MAVRIC based T2 mapping assessment of infrapatellar fat pad scarring in patients with total knee arthroplasty

The infrapatellar fat pad (IPFP) has been implicated as a source of postoperative knee pain. Imaging the IPFP is challenging in patients with total knee arthroplasty (TKA) due to metallic susceptibility artifact. Multi‐Acquisition Variable‐Resonance Image Combination (MAVRIC)‐based T2 Mapping has been developed to mitigate this artifact and can generate quantitative T2 data. Objectives of this study were to (1) measure T2 values of the IPFP in patients with TKAs using a MAVRIC based T2 mapping technique and (2) determine if IPFP T2 values are related to the degree of fat pad scarring or clinical magnetic resonance imaging (MRI) findings. Twenty‐eight subjects (10 males, 18 females, Age: 66 + 7.2 years [Mean ± standard deviations]) undergoing clinical MRIs were sequentially recruited. Morphological imaging and quantitative T2 mapping sequences were performed on a clinical 1.5 T scanner. The morphologic images were graded for the presence and severity of fat pad scarring and clinical outcomes. T2 values were calculated in the total fat pad volume, a normal regions of interest (ROI), and an abnormal ROI. T2 values were shortened in the total IPFP volume (p = 0.001) and within abnormal regions (p = 0.003) in subjects with more severe IPFP scarring.
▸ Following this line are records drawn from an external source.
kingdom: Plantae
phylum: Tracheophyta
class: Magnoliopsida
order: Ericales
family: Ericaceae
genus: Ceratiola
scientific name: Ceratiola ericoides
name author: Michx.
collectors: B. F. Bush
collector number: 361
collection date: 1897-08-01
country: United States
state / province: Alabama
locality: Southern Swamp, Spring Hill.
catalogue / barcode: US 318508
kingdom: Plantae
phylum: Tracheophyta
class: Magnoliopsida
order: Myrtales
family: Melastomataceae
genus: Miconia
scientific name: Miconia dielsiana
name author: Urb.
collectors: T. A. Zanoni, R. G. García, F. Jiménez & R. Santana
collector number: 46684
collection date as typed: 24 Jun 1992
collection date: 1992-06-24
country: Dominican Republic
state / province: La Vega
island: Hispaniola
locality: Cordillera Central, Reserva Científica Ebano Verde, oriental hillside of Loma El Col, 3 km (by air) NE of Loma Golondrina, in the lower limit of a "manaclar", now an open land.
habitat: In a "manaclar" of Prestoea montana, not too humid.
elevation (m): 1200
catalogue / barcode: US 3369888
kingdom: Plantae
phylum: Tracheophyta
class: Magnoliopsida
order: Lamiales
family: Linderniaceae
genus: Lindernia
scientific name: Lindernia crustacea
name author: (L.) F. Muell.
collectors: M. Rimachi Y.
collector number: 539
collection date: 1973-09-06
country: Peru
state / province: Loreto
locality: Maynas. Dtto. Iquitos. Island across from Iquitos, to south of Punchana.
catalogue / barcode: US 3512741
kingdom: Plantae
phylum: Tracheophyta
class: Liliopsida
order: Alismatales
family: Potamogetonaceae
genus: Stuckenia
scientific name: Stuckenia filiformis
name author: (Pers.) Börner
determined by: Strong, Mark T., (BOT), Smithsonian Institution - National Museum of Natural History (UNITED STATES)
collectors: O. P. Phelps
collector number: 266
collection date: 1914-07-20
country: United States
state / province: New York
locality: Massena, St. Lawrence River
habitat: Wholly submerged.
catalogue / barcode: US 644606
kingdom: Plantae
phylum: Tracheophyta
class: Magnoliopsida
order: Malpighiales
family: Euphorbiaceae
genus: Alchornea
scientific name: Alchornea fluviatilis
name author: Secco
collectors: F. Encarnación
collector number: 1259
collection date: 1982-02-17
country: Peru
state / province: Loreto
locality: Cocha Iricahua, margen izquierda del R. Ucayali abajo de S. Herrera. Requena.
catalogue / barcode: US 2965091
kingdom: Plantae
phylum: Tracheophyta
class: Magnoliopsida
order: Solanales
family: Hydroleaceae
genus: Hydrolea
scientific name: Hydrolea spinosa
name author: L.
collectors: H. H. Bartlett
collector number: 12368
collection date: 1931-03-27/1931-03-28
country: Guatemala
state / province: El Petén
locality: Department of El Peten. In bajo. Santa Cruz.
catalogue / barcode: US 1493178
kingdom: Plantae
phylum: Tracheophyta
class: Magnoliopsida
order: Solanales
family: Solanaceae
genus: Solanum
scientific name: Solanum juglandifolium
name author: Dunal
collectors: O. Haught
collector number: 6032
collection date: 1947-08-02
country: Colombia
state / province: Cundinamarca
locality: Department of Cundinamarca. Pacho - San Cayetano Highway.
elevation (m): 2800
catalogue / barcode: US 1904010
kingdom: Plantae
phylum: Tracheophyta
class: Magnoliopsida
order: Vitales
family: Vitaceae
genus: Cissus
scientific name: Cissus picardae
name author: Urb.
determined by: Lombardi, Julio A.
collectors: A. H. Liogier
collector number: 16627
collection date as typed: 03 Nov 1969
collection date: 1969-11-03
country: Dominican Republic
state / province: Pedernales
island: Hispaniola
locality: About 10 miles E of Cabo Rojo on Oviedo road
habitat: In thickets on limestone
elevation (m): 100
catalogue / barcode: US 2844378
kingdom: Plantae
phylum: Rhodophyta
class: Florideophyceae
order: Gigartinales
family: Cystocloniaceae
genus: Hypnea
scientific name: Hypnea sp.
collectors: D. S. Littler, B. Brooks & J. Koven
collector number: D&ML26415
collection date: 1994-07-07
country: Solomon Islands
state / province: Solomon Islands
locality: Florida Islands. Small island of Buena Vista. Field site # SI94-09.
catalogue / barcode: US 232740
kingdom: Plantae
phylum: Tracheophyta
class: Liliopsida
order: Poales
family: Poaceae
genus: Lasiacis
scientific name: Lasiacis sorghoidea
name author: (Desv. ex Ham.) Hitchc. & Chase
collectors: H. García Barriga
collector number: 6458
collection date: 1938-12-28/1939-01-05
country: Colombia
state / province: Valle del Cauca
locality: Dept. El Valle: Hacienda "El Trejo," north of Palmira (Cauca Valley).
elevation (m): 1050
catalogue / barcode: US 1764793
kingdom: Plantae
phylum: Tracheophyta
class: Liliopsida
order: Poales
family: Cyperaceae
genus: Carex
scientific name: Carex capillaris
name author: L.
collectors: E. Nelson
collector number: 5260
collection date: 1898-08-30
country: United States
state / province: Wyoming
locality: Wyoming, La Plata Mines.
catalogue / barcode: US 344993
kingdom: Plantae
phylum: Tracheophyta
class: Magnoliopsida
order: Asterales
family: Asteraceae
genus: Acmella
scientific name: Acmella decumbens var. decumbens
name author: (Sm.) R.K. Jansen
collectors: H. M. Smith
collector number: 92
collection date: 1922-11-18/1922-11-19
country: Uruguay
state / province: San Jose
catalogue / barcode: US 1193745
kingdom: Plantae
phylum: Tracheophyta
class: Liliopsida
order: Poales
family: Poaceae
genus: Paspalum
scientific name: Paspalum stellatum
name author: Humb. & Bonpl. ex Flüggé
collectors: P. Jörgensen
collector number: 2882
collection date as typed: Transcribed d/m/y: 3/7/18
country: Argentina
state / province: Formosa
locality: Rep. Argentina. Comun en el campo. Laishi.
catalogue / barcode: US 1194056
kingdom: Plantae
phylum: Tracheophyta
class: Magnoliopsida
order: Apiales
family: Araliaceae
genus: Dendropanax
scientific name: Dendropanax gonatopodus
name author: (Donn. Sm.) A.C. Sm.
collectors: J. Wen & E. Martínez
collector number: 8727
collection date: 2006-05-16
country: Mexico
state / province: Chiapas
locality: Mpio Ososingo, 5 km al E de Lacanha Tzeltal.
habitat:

The difference between T2 values in normal−abnormal regions was greater in subjects with severe versus no scarring (+1426.1%, p = 0.008). T2 values were elevated in patients with MRI findings of osteolysis (+32.3%, p = 0.02). These findings indicate that MAVRIC‐based T2 Mapping may be used as a quantitative biomarker of postoperative IPFP scarring in individuals following TKA.